**COMPITI ED ESERCIZI**
1 - Indica se ciascuna affermazione concorda con il brano sui percorsi ciclabili del maceratese, rispondendo sì o no e citando le parole decisive del brano. (a) Il giro dei fiumi Musone e Potenza misura 43 km. (b) L’itinerario che parte da Sarnano attraversa il centro di Porto Recanati. (c) Dopo il bivio dei Tre santi si prosegue in un bosco di castagni.
2 - Nel brano sui percorsi ciclabili del maceratese, da quale frazione si imbocca la stradina imbrecciata?
3 - Trascrivi il passo del brano sui percorsi ciclabili del maceratese partendo dalle parole "Nel maceratese diverse" e fermandoti dopo "tornare a Sarnano.".

Nel maceratese diverse sono le piste ciclabili e tanti i percorsi e gli itinerari, tra i più interessanti il giro dei fiumi Musone e Potenza, un tragitto adatto a tutti perché pressoché pianeggiante di 43 km che risalendo il fiume Musone prima e il Potenza poi attraversa il centro di Porto Recanati e il suo meraviglioso lungomare. Mentre, sempre nel maceratese ma verso i Sibillini c’è l’itinerario che da Sarnano attraversa la valle dei tre santi e l’abbazia di Piobbico. Un bel percorso che dal centro del borgo medievale, sale verso la frazione di Nocelleto, da qui si va su una stradina imbrecciata fino al bivio dei Tre santi per poi procedere in un bosco di castagni fino a raggiungere una sorgente; scendendo si incontrerà la meravigliosa abbazia di Piobbico, la frazione di Stinco e Coldipastine, di qui in discesa per tornare a Sarnano.

**DATI ESTRATTI**

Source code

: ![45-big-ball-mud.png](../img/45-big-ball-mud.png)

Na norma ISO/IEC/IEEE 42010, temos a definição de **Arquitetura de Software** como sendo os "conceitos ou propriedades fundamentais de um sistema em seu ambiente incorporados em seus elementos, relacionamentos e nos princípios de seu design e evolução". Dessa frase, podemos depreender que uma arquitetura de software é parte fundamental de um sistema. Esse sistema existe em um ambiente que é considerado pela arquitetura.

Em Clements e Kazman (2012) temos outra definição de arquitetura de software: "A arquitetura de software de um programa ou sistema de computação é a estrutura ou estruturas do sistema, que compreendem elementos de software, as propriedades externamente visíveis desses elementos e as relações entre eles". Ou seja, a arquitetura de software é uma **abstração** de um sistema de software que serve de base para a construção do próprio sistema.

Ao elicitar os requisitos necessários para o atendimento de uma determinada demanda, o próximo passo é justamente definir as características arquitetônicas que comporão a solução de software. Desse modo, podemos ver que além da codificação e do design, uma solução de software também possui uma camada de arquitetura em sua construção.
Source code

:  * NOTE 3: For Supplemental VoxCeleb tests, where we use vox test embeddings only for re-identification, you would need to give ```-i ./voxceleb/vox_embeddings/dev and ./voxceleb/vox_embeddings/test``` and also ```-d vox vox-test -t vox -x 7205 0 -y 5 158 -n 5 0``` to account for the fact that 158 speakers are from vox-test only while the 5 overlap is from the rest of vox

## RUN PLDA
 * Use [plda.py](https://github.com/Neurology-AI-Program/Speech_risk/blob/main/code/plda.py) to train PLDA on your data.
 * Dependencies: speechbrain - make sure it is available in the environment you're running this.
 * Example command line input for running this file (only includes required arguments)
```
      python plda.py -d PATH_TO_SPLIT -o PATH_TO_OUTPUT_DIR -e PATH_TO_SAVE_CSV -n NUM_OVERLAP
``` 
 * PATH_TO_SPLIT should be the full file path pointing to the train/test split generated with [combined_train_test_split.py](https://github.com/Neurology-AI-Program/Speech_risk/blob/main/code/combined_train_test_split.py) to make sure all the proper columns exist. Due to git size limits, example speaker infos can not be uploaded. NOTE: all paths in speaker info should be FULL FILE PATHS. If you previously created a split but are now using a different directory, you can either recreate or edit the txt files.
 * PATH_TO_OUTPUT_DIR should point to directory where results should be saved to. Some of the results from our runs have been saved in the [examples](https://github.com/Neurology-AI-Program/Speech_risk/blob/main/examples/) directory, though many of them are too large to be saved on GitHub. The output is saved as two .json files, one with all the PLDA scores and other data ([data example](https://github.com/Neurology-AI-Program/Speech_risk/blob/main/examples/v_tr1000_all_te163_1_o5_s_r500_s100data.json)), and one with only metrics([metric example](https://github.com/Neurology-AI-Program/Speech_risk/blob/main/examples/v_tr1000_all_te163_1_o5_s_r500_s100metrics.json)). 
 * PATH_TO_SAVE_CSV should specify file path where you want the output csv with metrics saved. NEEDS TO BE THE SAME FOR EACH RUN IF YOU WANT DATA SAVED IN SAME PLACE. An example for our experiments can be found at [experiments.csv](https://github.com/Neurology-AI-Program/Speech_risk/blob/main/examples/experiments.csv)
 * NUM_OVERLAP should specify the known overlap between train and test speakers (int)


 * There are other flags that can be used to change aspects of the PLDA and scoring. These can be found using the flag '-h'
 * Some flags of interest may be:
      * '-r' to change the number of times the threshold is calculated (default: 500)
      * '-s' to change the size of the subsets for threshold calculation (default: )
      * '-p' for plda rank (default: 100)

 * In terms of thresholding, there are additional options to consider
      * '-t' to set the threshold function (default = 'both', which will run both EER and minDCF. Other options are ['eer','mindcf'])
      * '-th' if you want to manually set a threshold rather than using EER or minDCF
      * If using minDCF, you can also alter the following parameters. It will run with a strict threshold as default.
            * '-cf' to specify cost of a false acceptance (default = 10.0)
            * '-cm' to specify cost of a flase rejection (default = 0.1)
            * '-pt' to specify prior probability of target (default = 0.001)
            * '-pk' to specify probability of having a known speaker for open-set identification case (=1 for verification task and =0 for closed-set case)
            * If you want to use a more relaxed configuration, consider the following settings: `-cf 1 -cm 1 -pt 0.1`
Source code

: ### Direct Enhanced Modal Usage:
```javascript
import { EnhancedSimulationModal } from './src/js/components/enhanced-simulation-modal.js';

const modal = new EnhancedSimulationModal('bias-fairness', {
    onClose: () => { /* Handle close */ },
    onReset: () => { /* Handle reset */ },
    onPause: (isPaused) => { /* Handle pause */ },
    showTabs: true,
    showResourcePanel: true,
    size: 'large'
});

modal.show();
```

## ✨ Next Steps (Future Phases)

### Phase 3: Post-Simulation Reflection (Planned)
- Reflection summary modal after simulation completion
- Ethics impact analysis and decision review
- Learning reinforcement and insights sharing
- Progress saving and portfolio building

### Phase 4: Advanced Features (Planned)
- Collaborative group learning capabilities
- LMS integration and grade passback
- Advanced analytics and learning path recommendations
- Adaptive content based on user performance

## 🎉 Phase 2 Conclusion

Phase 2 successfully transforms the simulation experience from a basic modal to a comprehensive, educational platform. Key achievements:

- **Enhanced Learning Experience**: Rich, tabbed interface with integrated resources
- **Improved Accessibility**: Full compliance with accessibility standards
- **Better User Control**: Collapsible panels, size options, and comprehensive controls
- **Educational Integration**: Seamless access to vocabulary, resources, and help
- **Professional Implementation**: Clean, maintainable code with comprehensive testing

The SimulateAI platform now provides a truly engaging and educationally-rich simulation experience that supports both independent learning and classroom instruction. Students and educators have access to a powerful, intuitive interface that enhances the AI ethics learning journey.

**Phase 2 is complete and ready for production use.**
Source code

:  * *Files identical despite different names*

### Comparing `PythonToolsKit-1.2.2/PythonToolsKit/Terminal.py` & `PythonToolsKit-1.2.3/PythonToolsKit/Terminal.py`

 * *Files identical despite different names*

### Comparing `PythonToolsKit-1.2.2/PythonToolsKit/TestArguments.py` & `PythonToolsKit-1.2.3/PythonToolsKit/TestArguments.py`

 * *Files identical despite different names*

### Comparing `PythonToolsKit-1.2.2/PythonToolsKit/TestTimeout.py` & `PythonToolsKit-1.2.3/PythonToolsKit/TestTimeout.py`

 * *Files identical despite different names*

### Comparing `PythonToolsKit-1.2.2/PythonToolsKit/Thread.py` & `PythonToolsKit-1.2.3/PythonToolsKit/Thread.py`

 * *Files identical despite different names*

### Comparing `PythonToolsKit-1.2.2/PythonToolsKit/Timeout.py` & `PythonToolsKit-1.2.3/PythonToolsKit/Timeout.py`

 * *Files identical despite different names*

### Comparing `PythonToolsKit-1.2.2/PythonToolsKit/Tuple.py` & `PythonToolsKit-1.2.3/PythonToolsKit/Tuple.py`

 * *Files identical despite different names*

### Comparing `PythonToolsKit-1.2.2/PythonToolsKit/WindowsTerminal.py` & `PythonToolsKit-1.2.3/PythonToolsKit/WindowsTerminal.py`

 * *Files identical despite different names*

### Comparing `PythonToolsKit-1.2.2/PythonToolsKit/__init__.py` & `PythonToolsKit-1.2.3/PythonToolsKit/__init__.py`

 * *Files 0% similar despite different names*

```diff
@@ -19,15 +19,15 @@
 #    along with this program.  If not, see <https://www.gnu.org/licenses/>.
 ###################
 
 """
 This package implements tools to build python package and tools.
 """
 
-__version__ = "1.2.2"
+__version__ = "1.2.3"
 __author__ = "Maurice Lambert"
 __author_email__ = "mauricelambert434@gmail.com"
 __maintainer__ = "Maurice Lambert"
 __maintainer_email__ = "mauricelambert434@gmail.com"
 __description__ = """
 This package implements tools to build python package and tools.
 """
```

**RISPOSTE PER ESERCIZIO**
1 -
(a) Sì: «pressoché pianeggiante di 43 km».
(b) No: «da Sarnano attraversa la valle dei tre santi e l’abbazia di Piobbico».
(c) Sì: «fino al bivio dei Tre santi per poi procedere in un bosco di castagni».

2 - Dalla frazione di Nocelleto.

3 -
Nel maceratese diverse sono le piste ciclabili e tanti i percorsi e gli itinerari, tra i più interessanti il giro dei fiumi Musone e Potenza, un tragitto adatto a tutti perché pressoché pianeggiante di 43 km che risalendo il fiume Musone prima e il Potenza poi attraversa il centro di Porto Recanati e il suo meraviglioso lungomare. Mentre, sempre nel maceratese ma verso i Sibillini c’è l’itinerario che da Sarnano attraversa la valle dei tre santi e l’abbazia di Piobbico. Un bel percorso che dal centro del borgo medievale, sale verso la frazione di Nocelleto, da qui si va su una stradina imbrecciata fino al bivio dei Tre santi per poi procedere in un bosco di castagni fino a raggiungere una sorgente; scendendo si incontrerà la meravigliosa abbazia di Piobbico, la frazione di Stinco e Coldipastine, di qui in discesa per tornare a Sarnano.